Chris Maden (克梅登)

Libertarian for State Assembly

District 12 • 2004

Part-Time Legislature

No man’s life, liberty, or property are safe while the Legislature is in session.

—Judge Gideon J. Tucker, 1866

How many laws do we need?

We have outlawed hurting other people (murder, manslaughter, assault, battery, rape, kidnapping). We have outlawed hurting other people’s property (theft, vandalism, arson). We have outlawed lying for gain (fraud). We have outlawed damaging the environment (littering, polluting).

Yet we continue to pay a 120 lawmakers to sit in Sacramento full time, thinking of new laws to pass. Why?

Pass the budget

The state constitution requires that legislators pass the budget on time each year. (A duty which they have singularly failed to discharge.) The legislature should meet full-time for the month leading up to the deadline.

Adjust laws as needed

Otherwise, the legislature should meet one weekend every month to consider necessary changes—for example, updating wire fraud laws to take new communication technologies into account, or addressing changes in social structures since old laws were passed.

Repeal laws

The legislature can spend as much time as needed repealing laws.
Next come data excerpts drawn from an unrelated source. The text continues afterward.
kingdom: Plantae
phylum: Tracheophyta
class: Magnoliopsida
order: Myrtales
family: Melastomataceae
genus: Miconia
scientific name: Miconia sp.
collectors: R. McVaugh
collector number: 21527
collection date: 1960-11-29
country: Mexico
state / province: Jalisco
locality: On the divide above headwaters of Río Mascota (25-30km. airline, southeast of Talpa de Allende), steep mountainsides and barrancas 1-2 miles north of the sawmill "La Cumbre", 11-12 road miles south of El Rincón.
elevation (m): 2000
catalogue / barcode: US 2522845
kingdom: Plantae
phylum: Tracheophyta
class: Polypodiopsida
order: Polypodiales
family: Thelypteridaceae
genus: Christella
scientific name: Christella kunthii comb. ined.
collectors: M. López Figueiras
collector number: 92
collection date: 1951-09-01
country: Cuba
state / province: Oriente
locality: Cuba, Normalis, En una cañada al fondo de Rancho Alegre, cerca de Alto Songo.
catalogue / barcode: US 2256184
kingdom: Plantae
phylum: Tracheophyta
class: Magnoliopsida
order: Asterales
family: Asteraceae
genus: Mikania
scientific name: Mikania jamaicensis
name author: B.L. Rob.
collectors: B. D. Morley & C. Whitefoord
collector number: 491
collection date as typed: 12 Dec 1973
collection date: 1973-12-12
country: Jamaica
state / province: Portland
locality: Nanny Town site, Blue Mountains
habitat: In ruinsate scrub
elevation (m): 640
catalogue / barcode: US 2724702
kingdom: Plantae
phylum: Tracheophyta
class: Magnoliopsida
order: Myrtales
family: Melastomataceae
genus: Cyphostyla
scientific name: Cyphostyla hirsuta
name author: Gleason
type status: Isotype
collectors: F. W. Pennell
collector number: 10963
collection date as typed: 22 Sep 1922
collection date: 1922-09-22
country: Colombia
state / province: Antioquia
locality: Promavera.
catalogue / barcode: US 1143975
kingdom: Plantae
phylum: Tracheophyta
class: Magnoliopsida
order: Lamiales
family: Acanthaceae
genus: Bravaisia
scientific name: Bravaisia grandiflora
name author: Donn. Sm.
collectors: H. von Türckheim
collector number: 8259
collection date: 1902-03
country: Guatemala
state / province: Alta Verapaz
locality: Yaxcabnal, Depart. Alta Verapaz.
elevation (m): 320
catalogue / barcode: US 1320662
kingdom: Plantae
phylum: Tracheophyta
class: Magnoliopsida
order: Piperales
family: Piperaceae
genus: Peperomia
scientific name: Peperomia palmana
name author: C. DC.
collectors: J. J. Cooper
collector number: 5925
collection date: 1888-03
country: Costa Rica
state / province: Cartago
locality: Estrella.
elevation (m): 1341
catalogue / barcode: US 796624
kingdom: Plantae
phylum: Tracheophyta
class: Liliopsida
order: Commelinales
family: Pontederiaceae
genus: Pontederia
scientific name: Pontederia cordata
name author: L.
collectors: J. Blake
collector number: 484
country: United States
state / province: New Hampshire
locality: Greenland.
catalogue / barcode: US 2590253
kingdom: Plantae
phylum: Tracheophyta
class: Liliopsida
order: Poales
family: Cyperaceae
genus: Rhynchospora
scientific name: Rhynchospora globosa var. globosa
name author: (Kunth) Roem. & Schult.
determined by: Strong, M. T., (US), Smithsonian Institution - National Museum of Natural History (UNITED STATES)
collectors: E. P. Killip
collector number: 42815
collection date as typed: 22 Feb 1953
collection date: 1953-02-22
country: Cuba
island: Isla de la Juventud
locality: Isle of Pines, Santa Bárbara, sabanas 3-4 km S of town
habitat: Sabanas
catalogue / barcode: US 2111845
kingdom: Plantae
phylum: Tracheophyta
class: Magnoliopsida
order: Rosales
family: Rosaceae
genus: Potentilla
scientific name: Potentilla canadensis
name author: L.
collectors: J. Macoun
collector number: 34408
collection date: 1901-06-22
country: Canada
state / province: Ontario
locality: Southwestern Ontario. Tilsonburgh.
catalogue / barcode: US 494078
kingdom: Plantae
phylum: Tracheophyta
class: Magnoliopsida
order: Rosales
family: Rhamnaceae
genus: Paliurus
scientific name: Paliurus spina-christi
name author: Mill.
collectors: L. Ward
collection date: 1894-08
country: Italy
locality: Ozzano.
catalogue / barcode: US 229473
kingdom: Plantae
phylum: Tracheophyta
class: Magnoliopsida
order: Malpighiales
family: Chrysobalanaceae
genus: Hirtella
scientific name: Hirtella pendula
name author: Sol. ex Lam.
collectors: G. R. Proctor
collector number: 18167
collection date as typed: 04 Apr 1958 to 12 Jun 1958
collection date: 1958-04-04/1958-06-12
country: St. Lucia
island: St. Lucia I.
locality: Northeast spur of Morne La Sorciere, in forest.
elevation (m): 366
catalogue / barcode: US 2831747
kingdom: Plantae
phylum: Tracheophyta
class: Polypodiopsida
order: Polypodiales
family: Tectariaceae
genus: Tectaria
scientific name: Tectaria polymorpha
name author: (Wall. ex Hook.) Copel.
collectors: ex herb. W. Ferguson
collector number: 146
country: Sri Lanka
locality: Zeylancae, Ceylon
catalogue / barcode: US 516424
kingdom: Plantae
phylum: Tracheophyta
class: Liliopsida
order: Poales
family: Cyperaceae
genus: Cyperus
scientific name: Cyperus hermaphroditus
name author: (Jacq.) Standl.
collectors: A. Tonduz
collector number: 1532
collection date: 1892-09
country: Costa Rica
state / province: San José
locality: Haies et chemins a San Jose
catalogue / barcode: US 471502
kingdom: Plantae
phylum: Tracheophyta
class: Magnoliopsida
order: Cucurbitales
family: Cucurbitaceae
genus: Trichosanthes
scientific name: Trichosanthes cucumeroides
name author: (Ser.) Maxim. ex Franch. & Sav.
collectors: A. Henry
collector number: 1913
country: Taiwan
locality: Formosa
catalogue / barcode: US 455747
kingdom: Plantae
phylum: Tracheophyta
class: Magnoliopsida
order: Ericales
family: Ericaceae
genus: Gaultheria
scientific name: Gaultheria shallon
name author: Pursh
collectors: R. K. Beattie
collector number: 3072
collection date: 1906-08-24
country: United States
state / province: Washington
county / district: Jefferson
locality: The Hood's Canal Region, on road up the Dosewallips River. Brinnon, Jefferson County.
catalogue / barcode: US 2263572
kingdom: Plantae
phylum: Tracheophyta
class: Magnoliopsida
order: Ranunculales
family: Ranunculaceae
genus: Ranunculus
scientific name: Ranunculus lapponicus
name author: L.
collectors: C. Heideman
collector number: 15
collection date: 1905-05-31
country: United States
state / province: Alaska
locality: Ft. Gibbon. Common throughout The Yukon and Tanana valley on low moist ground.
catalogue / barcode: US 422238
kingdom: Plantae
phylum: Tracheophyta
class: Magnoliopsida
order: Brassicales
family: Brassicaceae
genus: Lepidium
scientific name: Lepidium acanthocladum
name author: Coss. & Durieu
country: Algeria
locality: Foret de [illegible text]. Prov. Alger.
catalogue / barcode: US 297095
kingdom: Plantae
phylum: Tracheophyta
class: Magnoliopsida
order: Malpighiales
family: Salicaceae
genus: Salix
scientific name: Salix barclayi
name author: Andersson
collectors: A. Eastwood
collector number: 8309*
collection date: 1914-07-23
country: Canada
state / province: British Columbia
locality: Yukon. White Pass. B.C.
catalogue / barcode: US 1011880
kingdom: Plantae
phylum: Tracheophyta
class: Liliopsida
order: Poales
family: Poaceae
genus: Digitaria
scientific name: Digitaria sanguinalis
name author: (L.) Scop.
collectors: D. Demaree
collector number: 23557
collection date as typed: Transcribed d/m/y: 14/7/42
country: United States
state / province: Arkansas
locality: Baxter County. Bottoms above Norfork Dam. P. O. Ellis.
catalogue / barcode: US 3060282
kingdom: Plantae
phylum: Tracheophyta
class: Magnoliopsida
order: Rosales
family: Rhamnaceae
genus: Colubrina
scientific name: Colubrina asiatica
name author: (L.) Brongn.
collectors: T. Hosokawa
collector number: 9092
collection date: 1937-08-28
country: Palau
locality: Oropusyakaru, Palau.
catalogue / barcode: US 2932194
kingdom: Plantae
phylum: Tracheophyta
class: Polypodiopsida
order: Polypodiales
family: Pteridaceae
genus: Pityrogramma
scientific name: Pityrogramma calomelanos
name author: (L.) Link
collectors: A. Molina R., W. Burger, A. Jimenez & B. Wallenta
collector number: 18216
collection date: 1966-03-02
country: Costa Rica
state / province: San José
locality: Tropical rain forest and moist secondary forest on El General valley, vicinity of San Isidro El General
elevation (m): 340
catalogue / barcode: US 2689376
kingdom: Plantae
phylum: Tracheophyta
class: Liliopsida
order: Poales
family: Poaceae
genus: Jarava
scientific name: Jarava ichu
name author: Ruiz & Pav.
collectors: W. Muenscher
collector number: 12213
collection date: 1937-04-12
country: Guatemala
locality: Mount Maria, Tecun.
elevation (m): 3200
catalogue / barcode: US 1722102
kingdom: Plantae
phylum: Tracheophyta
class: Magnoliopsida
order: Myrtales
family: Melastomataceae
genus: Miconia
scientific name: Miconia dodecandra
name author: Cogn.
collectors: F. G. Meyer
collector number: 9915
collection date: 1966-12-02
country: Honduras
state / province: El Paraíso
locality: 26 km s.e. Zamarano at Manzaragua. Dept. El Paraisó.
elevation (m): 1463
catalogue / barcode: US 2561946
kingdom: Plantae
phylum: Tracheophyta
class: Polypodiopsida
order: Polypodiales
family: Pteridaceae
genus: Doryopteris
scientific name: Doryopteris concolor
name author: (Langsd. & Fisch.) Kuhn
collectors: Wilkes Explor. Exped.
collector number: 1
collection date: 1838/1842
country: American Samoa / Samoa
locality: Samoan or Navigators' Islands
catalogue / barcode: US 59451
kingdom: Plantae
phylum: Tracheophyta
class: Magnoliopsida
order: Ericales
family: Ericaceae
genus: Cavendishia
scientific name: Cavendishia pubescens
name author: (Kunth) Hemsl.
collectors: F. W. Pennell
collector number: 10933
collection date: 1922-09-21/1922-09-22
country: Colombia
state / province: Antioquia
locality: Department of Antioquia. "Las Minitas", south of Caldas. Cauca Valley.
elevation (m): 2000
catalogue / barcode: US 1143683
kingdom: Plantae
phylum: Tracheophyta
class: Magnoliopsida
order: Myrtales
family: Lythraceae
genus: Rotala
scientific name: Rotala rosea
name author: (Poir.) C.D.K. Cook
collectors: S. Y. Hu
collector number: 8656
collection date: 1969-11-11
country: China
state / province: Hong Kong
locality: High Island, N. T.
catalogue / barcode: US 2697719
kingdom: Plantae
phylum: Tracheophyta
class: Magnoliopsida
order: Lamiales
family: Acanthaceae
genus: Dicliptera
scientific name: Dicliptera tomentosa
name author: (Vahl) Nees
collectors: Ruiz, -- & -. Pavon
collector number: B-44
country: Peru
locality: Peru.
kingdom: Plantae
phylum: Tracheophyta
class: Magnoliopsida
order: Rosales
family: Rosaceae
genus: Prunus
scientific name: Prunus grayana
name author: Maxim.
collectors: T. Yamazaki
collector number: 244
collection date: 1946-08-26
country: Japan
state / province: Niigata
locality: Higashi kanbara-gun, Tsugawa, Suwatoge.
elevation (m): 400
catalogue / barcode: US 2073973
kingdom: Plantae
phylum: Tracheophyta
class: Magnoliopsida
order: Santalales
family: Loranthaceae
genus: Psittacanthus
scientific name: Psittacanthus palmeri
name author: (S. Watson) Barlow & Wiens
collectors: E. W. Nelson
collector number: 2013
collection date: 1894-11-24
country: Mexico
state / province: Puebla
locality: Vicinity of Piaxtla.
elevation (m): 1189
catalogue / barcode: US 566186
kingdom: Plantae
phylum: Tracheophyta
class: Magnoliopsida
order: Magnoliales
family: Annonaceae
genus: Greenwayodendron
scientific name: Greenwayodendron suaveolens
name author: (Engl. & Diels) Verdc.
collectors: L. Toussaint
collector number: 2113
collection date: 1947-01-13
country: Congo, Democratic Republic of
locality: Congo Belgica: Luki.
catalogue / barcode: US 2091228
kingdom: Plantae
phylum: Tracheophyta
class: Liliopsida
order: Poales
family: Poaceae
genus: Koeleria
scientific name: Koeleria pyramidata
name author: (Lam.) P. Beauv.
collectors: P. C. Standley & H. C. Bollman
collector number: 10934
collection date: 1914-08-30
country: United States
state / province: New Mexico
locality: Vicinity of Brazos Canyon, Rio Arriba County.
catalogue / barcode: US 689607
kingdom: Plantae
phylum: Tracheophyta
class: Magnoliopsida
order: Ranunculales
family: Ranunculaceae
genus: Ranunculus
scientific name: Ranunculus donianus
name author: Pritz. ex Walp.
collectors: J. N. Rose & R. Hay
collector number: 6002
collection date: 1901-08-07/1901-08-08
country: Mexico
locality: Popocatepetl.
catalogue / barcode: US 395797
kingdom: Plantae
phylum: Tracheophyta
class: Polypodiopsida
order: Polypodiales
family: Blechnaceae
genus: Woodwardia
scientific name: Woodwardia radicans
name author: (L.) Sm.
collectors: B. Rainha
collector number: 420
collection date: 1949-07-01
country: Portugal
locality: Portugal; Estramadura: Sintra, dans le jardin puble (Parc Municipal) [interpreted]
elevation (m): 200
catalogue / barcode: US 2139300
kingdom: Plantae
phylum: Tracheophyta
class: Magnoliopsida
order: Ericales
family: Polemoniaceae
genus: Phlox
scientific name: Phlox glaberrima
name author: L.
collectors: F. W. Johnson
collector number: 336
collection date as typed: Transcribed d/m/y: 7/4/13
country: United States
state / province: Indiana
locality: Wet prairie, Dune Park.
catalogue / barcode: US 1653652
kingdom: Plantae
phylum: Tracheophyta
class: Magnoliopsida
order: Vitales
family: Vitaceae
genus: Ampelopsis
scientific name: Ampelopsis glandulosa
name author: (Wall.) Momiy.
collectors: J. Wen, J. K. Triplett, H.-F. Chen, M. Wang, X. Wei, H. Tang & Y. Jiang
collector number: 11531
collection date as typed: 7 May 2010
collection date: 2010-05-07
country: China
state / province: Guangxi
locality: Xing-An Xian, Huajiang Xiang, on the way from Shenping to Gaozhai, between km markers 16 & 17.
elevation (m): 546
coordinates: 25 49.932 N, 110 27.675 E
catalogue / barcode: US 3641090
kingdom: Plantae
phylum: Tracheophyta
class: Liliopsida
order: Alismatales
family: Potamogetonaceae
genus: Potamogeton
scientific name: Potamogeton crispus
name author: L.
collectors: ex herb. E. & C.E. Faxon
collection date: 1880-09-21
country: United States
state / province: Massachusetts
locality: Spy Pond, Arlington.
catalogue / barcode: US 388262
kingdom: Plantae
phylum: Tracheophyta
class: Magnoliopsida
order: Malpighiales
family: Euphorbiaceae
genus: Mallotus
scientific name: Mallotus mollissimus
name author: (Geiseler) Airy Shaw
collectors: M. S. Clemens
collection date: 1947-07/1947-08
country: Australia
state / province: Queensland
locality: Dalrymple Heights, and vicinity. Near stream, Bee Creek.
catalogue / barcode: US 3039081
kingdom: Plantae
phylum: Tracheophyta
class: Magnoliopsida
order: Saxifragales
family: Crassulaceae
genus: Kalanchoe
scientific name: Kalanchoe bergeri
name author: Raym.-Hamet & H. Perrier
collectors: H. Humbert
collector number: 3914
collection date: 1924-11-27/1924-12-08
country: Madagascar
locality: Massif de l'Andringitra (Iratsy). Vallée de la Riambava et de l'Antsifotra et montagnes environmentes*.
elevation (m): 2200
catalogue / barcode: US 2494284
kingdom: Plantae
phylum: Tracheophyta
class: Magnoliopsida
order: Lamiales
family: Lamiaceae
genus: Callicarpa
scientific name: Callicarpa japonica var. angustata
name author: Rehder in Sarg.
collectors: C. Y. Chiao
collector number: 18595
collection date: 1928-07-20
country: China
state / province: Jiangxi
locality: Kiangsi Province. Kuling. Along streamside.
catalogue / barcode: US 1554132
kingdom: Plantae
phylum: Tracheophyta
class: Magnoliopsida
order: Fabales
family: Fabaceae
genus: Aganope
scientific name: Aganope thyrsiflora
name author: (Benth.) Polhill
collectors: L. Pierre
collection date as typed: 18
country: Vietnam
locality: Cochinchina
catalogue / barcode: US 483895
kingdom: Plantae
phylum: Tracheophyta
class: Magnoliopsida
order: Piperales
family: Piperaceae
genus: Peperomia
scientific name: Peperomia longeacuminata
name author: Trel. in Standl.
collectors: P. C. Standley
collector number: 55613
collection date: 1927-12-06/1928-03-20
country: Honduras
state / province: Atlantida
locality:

But looking around for new laws to pass leads to legislators looking for problems that don’t need solving, usually involving something “for the children.”

Don’t quit your day job

With one full month per year and one weekend a month the rest of the year, serving in the legislature should be like serving in the military reserves. Not only would we all be safer, as Judge Tucker observed, but legislators would remain more in touch with what it’s like to be a member of the public. Right now, they go off to Sacramento, usually from holding local appointed or elected office, and forget what it’s like to work for a living. Let’s change that.